Ask HN: How to open-source my failed startup? - gabrielr
I was cofounder of a startup that lasted about 18 months.  We were funded entirely by friends &amp; family.  Now that the business is dead and we&#x27;ve moved on to other jobs, we&#x27;d like to release some, maybe all, of our proprietary code (currently in GitHub private repos) under a free &#x2F; open-source license.<p>Who has done this before?  What should we consider?<p>Legally, I think we&#x27;re ok: Everyone involved is enthusiastic about open-sourcing and we&#x27;ve been careful with IP assignment and other paperwork.<p>I&#x27;m more interested in the technical and social issues: attribution, reputation, how to best leave it all for posterity.<p>How much should we clean up the codebase first?  Should I re-write the git history?  Just release a single snapshot?
======
radq
We open-sourced our startup ([https://github.com/hummingbird-
me/hummingbird](https://github.com/hummingbird-me/hummingbird)) and I think it
was fairly successful.

Personally I feel that the git history is useful so I would prefer not to
release just a snapshot. Would be better to rewrite history to remove anything
that should not be there.

We ended up using the Apache v2 license, mainly because it requires granting
copyright and patent licenses from contributors without getting them to sign a
CLA.

In terms of having a successful open source project the most critical thing is
to attract contributors. Some easy things you can do towards this end:

1\. Simplify your installation process. I found that for Hummingbird the
biggest barrier to new contributors right now is our complicated installation,
and I am working on getting something working using Docker/Fig.

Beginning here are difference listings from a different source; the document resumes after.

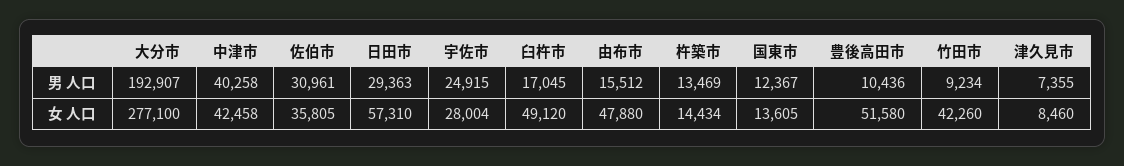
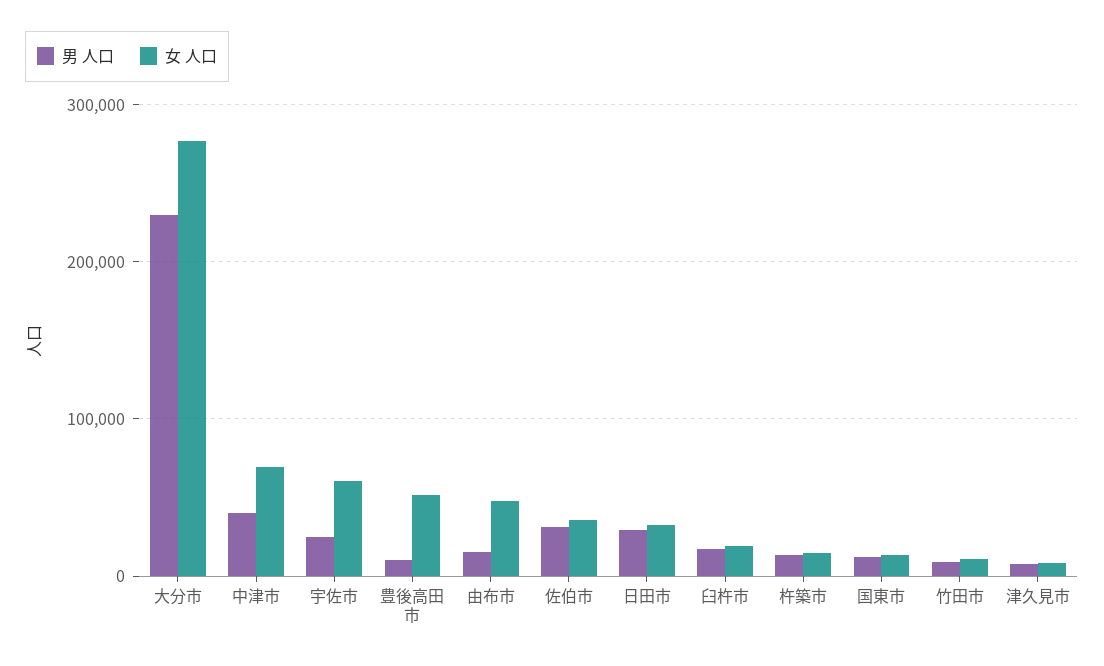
  {
    "男 人口": {
-     "大分市": 192907,
+     "大分市": 230000,
      "中津市": 40258,
      "佐伯市": 30961,
      "日田市": 29363,
      "宇佐市": 24915,
      "臼杵市": 17045,
      "由布市": 15512,
      "杵築市": 13469,
      "国東市": 12367,
      "豊後高田市": 10436,
      "竹田市": 9234,
      "津久見市": 7355
    },
    "女 人口": {
      "大分市": 277100,
-     "中津市": 42458,
+     "中津市": 70000,
      "佐伯市": 35805,
-     "日田市": 57310,
+     "日田市": 30000,
-     "宇佐市": 28004,
+     "宇佐市": 60000,
-     "臼杵市": 49120,
+     "臼杵市": 20000,
      "由布市": 47880,
      "杵築市": 14434,
      "国東市": 13605,
      "豊後高田市": 51580,
-     "竹田市": 42260,
+     "竹田市": 10000,
      "津久見市": 8460
    }
  }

2\. Identify some easy potential contributions and add them to your issue
tracker. When I want to contribute to a project the first thing I do is look
for easy issues, and a lot of projects make this easy by specifically tagging
issues that would be easy for new contributors to tackle.

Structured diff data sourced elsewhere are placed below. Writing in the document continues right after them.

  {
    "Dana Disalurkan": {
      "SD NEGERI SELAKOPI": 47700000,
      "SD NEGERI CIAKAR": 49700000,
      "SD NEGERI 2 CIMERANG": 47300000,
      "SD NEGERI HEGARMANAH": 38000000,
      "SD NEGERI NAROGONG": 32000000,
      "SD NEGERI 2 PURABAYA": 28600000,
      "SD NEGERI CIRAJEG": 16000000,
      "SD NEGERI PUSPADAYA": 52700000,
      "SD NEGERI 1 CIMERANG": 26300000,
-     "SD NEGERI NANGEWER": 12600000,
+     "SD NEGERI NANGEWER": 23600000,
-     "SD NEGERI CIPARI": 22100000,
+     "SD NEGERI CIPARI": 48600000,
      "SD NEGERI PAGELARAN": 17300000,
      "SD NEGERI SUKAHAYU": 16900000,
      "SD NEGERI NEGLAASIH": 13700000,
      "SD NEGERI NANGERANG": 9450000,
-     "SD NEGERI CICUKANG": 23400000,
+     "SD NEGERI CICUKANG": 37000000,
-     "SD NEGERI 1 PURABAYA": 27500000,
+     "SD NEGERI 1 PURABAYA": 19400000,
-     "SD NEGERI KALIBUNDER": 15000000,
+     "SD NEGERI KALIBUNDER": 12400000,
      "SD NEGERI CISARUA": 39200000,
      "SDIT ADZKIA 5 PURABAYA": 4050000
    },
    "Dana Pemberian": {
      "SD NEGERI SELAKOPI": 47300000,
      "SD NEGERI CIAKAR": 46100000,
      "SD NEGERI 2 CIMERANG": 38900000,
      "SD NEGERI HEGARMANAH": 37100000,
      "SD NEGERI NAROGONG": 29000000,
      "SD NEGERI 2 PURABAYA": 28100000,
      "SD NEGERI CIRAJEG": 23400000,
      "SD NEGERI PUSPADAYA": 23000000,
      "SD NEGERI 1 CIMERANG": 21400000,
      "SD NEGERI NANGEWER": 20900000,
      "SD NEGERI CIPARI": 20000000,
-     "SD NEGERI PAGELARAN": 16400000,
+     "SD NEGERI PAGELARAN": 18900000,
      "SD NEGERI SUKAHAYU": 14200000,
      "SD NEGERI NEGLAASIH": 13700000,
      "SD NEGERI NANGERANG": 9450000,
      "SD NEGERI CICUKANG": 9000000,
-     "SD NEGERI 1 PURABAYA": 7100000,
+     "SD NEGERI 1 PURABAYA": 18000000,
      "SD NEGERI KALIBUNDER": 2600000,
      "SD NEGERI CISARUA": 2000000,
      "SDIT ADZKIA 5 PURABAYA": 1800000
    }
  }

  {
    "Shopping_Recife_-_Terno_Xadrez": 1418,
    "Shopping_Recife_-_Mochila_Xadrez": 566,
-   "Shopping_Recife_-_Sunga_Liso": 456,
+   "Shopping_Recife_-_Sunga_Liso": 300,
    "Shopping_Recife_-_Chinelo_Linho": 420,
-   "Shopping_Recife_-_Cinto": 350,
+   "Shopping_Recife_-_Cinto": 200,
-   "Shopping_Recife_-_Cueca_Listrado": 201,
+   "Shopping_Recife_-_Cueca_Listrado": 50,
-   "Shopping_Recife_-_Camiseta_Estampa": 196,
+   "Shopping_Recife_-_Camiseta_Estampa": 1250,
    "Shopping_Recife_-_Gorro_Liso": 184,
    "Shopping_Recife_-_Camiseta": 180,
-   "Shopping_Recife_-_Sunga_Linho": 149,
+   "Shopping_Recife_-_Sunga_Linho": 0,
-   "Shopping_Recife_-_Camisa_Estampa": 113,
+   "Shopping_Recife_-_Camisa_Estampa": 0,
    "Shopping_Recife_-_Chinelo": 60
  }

3\. Like arielm said, documentation is very important. Make sure you have a
well written README, CONTRIBUTING etc.

------
mtmail
If I faced such a codebase (and I have just recently) then I'm interested in
(a) installation instructions, pre-requisites, possibly data dumps (b) notes
what a version 2 would look like, basically a brain-dump what you think could
be improved or shortcomings. Honesty (engineer to engineer) works best. I
never had to check the git history for debugging so a snapshot (or depth=1
export) would have been enough.

If you own all rights to the code base I think you can ask for attribution,
e.g. "if you use this in a public facing projects you need to attribute
<company name, url> on your about-us page." Kind of a one-sentence licence.
Some people will ignore it. I would add a "version 1 written by <company>
name" as a comment to the beginning of every file just to show where the code
originated.

------
arielm
Having only been tangentially involved in open sourcing one project
(pixelwave.org) I probably can't give you everything, but I do have a few
nuggets that might help:

1\. Documentation: a very important part of any project is its documentation.
A detailed getting started guide, installation/setup instructions, and api
documentation are what gets developers interested. If they don't exist, or
aren't good enough, the project wouldn't gain any traction.

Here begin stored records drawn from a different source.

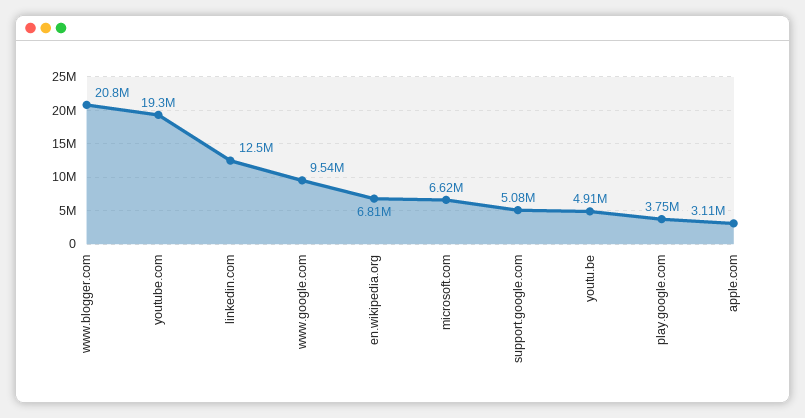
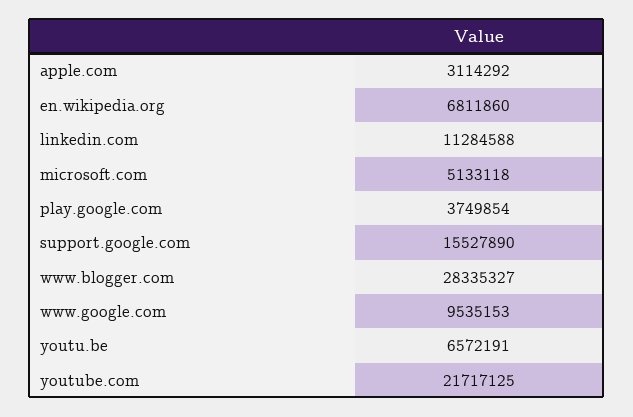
  {
-   "www.blogger.com": 20800000,
+   "www.blogger.com": 28335327,
-   "youtube.com": 19300000,
+   "youtube.com": 21717125,
-   "linkedin.com": 12500000,
+   "linkedin.com": 11284588,
    "www.google.com": 9535153,
    "en.wikipedia.org": 6811860,
-   "microsoft.com": 6620000,
+   "microsoft.com": 5133118,
-   "support.google.com": 5080000,
+   "support.google.com": 15527890,
-   "youtu.be": 4910000,
+   "youtu.be": 6572191,
    "play.google.com": 3749854,
    "apple.com": 3114292
  }

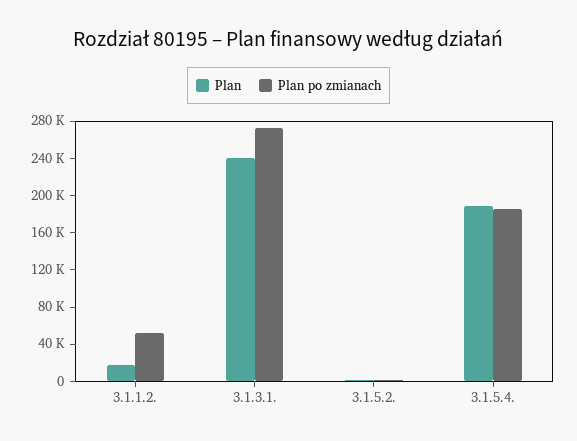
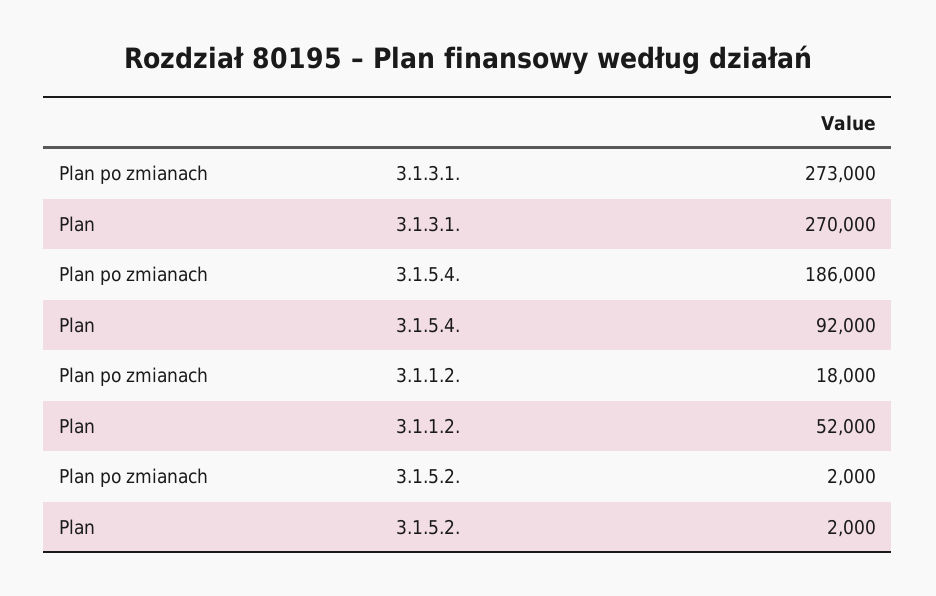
  {
    "Plan": {
-     "3.1.1.2.": 20000,
+     "3.1.1.2.": 52000,
-     "3.1.3.1.": 240000,
+     "3.1.3.1.": 270000,
      "3.1.5.2.": 2000,
-     "3.1.5.4.": 190000
+     "3.1.5.4.": 92000
    },
    "Plan po zmianach": {
-     "3.1.1.2.": 50000,
+     "3.1.1.2.": 18000,
      "3.1.3.1.": 273000,
      "3.1.5.2.": 2000,
      "3.1.5.4.": 186000
    }
  }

2\. Licensing - there are many types of open source licenses and it's
important that you select the right one. Some require attribution and some
don't. This is one area I leave up to the experts, but know is important.

------
drewvolpe
There was a good HN post a few weeks ago from a founder who started to open
source his failed startup and decided against it after he realized all of the
work required:

[https://news.ycombinator.com/item?id=8641867](https://news.ycombinator.com/item?id=8641867)

------
yzzxy
Probably don't publish your old git repo. If you have multiple branches, add
them to a new repo manually. You never know what could be in your old code.

------
gabrielr
Thanks everyone -- good things to think about.